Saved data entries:

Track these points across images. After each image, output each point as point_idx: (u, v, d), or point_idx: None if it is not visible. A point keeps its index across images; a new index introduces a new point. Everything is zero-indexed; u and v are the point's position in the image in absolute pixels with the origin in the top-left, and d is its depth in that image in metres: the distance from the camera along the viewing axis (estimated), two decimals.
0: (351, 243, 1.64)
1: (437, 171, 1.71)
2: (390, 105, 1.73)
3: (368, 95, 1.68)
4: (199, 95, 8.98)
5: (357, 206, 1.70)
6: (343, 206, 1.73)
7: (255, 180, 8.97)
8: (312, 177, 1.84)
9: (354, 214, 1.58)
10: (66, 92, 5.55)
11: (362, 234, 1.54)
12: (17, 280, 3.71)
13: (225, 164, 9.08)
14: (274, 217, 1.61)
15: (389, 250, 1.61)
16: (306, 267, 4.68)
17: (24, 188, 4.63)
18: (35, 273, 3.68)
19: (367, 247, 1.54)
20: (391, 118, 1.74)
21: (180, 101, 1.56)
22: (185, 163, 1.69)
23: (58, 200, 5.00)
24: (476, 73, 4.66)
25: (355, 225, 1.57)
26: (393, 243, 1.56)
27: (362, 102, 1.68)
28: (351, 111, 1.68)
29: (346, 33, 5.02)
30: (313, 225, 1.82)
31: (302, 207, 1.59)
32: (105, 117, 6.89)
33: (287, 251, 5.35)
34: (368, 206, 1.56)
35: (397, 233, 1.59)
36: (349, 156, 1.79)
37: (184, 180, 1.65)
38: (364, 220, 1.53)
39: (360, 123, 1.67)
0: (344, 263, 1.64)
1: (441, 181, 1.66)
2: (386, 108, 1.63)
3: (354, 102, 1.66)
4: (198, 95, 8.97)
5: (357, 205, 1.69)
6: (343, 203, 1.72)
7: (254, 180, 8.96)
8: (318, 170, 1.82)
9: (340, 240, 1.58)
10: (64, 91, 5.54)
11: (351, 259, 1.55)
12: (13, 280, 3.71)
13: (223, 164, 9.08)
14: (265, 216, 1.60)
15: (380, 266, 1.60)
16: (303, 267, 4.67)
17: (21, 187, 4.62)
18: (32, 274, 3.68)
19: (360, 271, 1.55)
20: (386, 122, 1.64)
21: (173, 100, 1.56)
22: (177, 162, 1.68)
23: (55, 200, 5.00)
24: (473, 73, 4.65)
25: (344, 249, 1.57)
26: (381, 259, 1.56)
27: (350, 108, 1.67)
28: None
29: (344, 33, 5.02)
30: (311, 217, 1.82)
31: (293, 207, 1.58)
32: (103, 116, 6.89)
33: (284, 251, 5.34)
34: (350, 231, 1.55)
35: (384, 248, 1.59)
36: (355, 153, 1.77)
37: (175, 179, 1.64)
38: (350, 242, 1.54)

WHAT THE TASK REQUIRES: The data must be retyped in full, exactly as it reads.

PROBLEM SOLUTION:
Track these points across images. After each image, output each point as point_idx: (u, v, d), or point_idx: None if it is not visible. A point keeps its index across images; a new index introduces a new point. Everything is zero-indexed; u and v are the point's position in the image in absolute pixels with the origin in the top-left, and d is its depth in that image in metres: the distance from the camera along the viewing axis (estimated), two decimals.
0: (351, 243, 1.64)
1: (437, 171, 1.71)
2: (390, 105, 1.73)
3: (368, 95, 1.68)
4: (199, 95, 8.98)
5: (357, 206, 1.70)
6: (343, 206, 1.73)
7: (255, 180, 8.97)
8: (312, 177, 1.84)
9: (354, 214, 1.58)
10: (66, 92, 5.55)
11: (362, 234, 1.54)
12: (17, 280, 3.71)
13: (225, 164, 9.08)
14: (274, 217, 1.61)
15: (389, 250, 1.61)
16: (306, 267, 4.68)
17: (24, 188, 4.63)
18: (35, 273, 3.68)
19: (367, 247, 1.54)
20: (391, 118, 1.74)
21: (180, 101, 1.56)
22: (185, 163, 1.69)
23: (58, 200, 5.00)
24: (476, 73, 4.66)
25: (355, 225, 1.57)
26: (393, 243, 1.56)
27: (362, 102, 1.68)
28: (351, 111, 1.68)
29: (346, 33, 5.02)
30: (313, 225, 1.82)
31: (302, 207, 1.59)
32: (105, 117, 6.89)
33: (287, 251, 5.35)
34: (368, 206, 1.56)
35: (397, 233, 1.59)
36: (349, 156, 1.79)
37: (184, 180, 1.65)
38: (364, 220, 1.53)
39: (360, 123, 1.67)
0: (344, 263, 1.64)
1: (441, 181, 1.66)
2: (386, 108, 1.63)
3: (354, 102, 1.66)
4: (198, 95, 8.97)
5: (357, 205, 1.69)
6: (343, 203, 1.72)
7: (254, 180, 8.96)
8: (318, 170, 1.82)
9: (340, 240, 1.58)
10: (64, 91, 5.54)
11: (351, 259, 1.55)
12: (13, 280, 3.71)
13: (223, 164, 9.08)
14: (265, 216, 1.60)
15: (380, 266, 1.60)
16: (303, 267, 4.67)
17: (21, 187, 4.62)
18: (32, 274, 3.68)
19: (360, 271, 1.55)
20: (386, 122, 1.64)
21: (173, 100, 1.56)
22: (177, 162, 1.68)
23: (55, 200, 5.00)
24: (473, 73, 4.65)
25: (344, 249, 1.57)
26: (381, 259, 1.56)
27: (350, 108, 1.67)
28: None
29: (344, 33, 5.02)
30: (311, 217, 1.82)
31: (293, 207, 1.58)
32: (103, 116, 6.89)
33: (284, 251, 5.34)
34: (350, 231, 1.55)
35: (384, 248, 1.59)
36: (355, 153, 1.77)
37: (175, 179, 1.64)
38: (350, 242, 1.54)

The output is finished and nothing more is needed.